Data items

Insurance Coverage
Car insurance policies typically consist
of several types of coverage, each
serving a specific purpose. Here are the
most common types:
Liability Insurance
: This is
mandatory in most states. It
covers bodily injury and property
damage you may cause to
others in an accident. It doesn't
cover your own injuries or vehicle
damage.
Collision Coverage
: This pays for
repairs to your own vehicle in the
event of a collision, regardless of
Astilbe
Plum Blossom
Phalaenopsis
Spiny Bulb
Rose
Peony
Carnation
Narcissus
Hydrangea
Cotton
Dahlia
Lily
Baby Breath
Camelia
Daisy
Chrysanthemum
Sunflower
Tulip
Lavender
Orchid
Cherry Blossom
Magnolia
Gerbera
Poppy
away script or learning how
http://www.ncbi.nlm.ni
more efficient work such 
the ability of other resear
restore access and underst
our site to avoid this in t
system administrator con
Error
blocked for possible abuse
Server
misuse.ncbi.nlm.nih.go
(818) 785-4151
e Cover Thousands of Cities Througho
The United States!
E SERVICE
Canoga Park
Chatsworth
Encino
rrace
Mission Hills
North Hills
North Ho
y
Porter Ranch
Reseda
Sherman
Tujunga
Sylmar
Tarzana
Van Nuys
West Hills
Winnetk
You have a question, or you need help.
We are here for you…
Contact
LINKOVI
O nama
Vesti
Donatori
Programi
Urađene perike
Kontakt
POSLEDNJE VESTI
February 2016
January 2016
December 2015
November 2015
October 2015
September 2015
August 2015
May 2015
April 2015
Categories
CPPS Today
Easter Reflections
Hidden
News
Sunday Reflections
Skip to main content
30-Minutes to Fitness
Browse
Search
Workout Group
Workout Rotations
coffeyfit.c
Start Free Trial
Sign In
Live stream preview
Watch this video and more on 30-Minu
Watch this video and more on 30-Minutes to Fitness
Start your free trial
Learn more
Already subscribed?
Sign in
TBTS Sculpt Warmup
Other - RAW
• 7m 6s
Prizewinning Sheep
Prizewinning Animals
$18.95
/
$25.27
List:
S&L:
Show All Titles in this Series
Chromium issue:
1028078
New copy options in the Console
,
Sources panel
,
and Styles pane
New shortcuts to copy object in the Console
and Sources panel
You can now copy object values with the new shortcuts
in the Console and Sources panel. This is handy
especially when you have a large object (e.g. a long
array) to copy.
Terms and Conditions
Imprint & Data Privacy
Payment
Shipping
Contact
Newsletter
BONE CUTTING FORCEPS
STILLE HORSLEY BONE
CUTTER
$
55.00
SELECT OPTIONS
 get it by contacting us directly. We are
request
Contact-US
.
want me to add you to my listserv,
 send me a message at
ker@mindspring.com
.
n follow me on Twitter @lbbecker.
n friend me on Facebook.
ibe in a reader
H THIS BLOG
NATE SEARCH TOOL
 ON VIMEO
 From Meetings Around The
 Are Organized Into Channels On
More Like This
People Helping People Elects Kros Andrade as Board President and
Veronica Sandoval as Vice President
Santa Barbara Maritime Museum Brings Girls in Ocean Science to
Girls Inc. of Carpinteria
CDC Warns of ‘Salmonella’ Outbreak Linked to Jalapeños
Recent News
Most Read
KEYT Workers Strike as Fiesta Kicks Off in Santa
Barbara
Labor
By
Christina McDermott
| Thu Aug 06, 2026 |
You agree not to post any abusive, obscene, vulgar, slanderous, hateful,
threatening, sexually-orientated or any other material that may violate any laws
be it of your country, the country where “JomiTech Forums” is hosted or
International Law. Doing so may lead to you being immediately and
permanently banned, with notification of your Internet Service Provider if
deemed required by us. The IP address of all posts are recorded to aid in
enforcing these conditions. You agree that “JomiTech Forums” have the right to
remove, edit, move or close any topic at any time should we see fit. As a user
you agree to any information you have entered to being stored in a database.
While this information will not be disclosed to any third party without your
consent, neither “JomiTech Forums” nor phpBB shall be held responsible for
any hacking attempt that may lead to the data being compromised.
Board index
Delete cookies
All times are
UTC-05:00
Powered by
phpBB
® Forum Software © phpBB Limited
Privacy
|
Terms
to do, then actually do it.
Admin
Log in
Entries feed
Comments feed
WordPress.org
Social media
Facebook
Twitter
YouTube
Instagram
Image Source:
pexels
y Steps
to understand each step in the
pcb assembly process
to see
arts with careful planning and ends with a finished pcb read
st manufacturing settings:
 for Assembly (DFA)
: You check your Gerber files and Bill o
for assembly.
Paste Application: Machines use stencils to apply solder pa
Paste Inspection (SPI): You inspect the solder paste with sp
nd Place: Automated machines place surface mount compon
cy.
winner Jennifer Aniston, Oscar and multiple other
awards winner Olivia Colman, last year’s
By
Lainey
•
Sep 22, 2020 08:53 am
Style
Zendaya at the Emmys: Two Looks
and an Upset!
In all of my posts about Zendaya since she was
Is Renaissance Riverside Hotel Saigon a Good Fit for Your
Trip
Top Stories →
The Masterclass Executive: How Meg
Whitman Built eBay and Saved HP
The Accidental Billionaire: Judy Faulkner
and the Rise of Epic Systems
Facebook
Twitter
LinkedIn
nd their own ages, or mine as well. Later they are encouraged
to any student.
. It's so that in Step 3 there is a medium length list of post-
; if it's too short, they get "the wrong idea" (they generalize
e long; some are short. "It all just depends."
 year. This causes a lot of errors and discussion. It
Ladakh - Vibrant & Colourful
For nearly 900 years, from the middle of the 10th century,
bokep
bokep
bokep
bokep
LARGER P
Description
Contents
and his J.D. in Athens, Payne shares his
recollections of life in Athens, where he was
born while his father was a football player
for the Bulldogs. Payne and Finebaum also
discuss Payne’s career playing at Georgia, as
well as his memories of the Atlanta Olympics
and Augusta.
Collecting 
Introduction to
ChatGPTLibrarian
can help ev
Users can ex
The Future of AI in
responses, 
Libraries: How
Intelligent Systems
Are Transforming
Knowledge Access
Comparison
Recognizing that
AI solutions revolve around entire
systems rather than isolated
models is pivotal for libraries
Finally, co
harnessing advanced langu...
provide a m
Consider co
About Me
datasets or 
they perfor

● WORK REQUEST
From the records above, transcribe exactly the run of lines that opens with the line holding "People Helping People" and closes with the line holding "winner Jennifer Aniston, Oscar", both included.

● ANSWER SPACE
People Helping People Elects Kros Andrade as Board President and
Veronica Sandoval as Vice President
Santa Barbara Maritime Museum Brings Girls in Ocean Science to
Girls Inc. of Carpinteria
CDC Warns of ‘Salmonella’ Outbreak Linked to Jalapeños
Recent News
Most Read
KEYT Workers Strike as Fiesta Kicks Off in Santa
Barbara
Labor
By
Christina McDermott
| Thu Aug 06, 2026 |
You agree not to post any abusive, obscene, vulgar, slanderous, hateful,
threatening, sexually-orientated or any other material that may violate any laws
be it of your country, the country where “JomiTech Forums” is hosted or
International Law. Doing so may lead to you being immediately and
permanently banned, with notification of your Internet Service Provider if
deemed required by us. The IP address of all posts are recorded to aid in
enforcing these conditions. You agree that “JomiTech Forums” have the right to
remove, edit, move or close any topic at any time should we see fit. As a user
you agree to any information you have entered to being stored in a database.
While this information will not be disclosed to any third party without your
consent, neither “JomiTech Forums” nor phpBB shall be held responsible for
any hacking attempt that may lead to the data being compromised.
Board index
Delete cookies
All times are
UTC-05:00
Powered by
phpBB
® Forum Software © phpBB Limited
Privacy
|
Terms
to do, then actually do it.
Admin
Log in
Entries feed
Comments feed
WordPress.org
Social media
Facebook
Twitter
YouTube
Instagram
Image Source:
pexels
y Steps
to understand each step in the
pcb assembly process
to see
arts with careful planning and ends with a finished pcb read
st manufacturing settings:
 for Assembly (DFA)
: You check your Gerber files and Bill o
for assembly.
Paste Application: Machines use stencils to apply solder pa
Paste Inspection (SPI): You inspect the solder paste with sp
nd Place: Automated machines place surface mount compon
cy.
winner Jennifer Aniston, Oscar and multiple other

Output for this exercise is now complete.